DAMAGE iD has a jump-start on A.I…meet Goutham


I’m Goutham, a dedicated master’s student studying A.I. at Northeastern University. I am currently serving as an A.I. intern at DAMAGEiD, and am passionate about creating new cutting-edge technology to solve real-world challenges.

My journey in the field of artificial intelligence has led me to contribute to the innovative work at DAMAGEiD, where I focus on developing advanced models for damage detection and “carry forward” solutions in the realm of vehicle assessment.

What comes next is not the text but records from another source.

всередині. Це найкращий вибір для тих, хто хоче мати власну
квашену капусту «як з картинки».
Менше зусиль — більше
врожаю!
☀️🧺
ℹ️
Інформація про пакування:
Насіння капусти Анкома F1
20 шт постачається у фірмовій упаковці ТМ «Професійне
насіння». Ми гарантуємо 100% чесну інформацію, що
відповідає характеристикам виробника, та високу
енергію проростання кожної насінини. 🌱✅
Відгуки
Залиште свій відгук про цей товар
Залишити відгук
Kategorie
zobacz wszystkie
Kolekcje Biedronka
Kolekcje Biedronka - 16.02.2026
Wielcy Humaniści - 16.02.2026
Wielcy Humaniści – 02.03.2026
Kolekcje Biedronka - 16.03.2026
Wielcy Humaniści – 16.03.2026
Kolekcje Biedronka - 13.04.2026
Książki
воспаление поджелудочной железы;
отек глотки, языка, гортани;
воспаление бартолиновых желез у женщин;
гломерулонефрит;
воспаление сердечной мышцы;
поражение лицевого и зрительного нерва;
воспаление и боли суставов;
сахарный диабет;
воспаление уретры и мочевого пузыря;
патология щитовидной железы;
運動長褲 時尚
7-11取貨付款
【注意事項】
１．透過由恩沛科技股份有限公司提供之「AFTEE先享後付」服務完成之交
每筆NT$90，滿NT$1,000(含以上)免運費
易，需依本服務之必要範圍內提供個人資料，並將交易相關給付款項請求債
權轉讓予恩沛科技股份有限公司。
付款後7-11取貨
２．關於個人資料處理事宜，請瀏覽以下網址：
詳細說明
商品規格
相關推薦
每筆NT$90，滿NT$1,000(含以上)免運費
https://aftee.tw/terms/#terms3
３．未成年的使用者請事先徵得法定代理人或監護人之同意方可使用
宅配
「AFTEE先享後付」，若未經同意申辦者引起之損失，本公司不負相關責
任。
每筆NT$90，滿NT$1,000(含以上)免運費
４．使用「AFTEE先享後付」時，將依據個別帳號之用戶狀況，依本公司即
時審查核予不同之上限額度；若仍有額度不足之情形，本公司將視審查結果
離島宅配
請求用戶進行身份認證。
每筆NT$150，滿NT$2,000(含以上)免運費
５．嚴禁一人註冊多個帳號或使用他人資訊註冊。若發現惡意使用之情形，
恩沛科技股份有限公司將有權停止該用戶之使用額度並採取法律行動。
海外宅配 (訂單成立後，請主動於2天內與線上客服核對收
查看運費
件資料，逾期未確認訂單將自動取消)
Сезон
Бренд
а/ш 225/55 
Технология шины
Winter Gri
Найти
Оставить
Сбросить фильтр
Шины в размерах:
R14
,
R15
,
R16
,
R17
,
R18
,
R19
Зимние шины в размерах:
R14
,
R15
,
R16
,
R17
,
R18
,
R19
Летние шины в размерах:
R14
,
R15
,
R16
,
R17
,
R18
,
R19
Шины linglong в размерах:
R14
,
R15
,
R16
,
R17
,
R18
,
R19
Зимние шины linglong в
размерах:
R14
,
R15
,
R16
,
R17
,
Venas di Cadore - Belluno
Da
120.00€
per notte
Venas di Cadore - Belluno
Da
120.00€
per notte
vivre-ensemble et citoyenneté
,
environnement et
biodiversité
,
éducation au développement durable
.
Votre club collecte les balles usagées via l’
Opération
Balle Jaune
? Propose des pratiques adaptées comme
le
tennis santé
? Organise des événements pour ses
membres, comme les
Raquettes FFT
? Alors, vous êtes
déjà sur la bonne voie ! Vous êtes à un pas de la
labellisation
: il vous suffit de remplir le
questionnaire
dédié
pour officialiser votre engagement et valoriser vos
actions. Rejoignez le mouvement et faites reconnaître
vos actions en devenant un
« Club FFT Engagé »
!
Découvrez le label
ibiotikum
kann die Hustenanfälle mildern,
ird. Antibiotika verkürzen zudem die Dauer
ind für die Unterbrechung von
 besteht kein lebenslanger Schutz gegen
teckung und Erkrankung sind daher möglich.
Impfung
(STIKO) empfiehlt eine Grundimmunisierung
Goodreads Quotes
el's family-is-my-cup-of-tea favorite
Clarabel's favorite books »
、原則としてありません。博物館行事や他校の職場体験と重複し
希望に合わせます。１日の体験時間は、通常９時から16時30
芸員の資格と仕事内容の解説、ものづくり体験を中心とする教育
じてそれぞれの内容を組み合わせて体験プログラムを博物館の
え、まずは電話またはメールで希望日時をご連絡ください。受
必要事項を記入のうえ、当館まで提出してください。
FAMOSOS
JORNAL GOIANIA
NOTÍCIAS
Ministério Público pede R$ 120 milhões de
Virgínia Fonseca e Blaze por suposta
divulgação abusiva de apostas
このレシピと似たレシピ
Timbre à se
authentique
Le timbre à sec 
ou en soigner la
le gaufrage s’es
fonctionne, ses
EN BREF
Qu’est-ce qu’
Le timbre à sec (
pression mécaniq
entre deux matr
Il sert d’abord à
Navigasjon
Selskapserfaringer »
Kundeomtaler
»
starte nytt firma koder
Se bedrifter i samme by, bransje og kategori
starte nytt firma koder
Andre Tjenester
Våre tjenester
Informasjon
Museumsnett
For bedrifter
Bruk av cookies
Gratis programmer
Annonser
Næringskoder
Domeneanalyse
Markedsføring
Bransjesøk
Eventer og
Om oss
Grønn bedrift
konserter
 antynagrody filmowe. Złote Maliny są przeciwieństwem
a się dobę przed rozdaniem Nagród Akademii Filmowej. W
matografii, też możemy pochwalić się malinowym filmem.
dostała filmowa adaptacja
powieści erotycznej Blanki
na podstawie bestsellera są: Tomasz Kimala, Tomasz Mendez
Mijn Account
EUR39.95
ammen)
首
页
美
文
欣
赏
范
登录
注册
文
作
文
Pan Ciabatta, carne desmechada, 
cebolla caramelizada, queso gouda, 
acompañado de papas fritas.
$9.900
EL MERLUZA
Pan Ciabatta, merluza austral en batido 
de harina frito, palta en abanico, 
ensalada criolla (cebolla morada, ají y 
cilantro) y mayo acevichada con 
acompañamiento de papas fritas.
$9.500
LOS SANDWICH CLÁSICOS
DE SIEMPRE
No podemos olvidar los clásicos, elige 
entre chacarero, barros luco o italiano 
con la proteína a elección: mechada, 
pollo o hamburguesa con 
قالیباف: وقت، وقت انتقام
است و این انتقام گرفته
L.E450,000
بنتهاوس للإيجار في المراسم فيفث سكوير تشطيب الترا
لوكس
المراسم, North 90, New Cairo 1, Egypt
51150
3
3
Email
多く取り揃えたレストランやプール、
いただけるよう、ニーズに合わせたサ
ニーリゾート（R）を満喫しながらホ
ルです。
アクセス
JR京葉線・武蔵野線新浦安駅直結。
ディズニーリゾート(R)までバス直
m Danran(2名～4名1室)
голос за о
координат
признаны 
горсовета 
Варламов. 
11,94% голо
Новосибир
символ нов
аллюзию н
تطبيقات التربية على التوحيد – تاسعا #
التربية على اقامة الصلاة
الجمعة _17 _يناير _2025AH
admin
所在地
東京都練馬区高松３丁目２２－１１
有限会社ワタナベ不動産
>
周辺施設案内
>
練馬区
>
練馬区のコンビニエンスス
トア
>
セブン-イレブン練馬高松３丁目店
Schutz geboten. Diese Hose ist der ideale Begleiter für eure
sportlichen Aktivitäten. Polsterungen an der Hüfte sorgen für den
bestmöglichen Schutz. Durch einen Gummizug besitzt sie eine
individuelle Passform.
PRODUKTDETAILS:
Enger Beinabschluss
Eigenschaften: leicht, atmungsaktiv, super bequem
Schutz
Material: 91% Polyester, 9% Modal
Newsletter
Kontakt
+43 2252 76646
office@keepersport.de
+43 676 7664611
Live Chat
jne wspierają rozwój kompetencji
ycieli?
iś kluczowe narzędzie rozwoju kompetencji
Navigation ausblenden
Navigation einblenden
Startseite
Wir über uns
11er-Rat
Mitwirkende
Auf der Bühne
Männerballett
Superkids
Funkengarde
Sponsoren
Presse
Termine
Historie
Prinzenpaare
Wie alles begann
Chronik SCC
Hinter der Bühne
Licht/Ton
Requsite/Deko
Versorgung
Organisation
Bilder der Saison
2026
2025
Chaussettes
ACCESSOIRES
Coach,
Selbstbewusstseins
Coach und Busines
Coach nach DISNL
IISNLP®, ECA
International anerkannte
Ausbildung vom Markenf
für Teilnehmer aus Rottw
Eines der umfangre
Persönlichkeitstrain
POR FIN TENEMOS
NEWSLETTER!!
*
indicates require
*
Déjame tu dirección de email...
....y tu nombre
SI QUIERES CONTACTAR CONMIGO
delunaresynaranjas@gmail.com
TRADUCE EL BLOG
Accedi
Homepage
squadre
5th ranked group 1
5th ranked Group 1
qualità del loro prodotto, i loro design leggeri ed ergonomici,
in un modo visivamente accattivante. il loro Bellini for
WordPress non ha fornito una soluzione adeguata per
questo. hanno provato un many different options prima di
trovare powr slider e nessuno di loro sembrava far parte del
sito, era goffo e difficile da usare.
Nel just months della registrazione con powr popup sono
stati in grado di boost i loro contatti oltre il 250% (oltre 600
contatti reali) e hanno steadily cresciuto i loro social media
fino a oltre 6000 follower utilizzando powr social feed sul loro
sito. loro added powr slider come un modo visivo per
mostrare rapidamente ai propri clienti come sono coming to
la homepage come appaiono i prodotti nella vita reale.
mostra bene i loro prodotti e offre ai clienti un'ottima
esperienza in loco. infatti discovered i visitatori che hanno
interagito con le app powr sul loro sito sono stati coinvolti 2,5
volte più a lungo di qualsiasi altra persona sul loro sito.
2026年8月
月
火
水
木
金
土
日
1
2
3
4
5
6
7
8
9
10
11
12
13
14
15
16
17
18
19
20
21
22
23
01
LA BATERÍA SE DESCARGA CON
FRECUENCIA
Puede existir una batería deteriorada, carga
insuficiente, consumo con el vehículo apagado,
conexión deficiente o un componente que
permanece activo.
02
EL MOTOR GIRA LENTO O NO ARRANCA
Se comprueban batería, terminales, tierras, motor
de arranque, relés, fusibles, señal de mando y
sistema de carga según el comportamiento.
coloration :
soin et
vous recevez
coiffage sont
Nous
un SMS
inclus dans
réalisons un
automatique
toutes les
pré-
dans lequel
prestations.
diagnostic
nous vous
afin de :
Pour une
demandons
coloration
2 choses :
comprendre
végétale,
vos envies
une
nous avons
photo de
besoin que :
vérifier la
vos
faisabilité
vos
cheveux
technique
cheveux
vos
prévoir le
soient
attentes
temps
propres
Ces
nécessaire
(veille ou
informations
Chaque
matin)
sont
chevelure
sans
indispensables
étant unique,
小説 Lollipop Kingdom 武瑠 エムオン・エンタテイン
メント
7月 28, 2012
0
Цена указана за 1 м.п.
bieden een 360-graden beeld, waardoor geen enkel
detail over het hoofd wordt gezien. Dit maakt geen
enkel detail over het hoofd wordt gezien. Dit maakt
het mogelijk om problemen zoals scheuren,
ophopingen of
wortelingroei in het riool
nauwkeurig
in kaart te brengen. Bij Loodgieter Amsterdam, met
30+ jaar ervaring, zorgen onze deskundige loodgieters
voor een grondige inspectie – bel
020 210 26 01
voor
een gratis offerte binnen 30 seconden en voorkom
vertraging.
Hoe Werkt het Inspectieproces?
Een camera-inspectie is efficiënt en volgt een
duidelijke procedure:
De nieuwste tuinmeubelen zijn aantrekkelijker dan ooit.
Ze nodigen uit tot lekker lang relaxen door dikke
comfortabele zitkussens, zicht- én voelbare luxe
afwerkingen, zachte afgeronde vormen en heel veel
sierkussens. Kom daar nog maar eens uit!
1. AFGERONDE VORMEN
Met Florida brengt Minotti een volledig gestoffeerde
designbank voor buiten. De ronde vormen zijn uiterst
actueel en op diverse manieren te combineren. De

Read more below about these specific models.

Damage Detection Model:

One of our primary accomplishments is the creation of a robust damage detection model. This model is finely tuned to identify various types of damages, from clear-cut scratches and paint scratches to dents, dings, and even more severe issues like breakages. By employing state-of-the-art AI techniques, we’ve empowered our system to provide a comprehensive analysis of vehicle conditions, ensuring a meticulous and accurate assessment of damages.

Carry Forward” Model:

Another achievement is our carry forward model. This intelligent system possesses the remarkable ability to remember existing damages in vehicles. For instance, if a customer rents a car with pre-existing damages and returns it with additional issues, our carry forward model excels at distinguishing between the old and new damages.

This capability enables us to charge customers only transparently and fairly for the damages they’ve incurred during their usage, streamlining the billing process, and enhancing customer satisfaction.

As evident in the provided images, our model adeptly retains the information of previous markings and accurately predicts their positions, even when the perspective of the image is modified. This unique feature ensures that our model preserves details of old damages when the damage detection model is applied to a returning vehicle.

Key points are connected between each set of photos taken. This allows our algorithm to link together different areas of the vehicle – even if the pictures are misaligned.
To verify accuracy, we compared corresponding points marked by a human with that estimated by the algorithm (as seen in red vs. blue “X” above). The above photo shows error rates under 2%.

We hope you’re as proud of this progress as we are at DAMAGE iD…We anticipate its completion and launch this April at the ICRS in Vegas where we will be celebrating our 10th year Anniversary…we’ve come a Looong way, Baby!!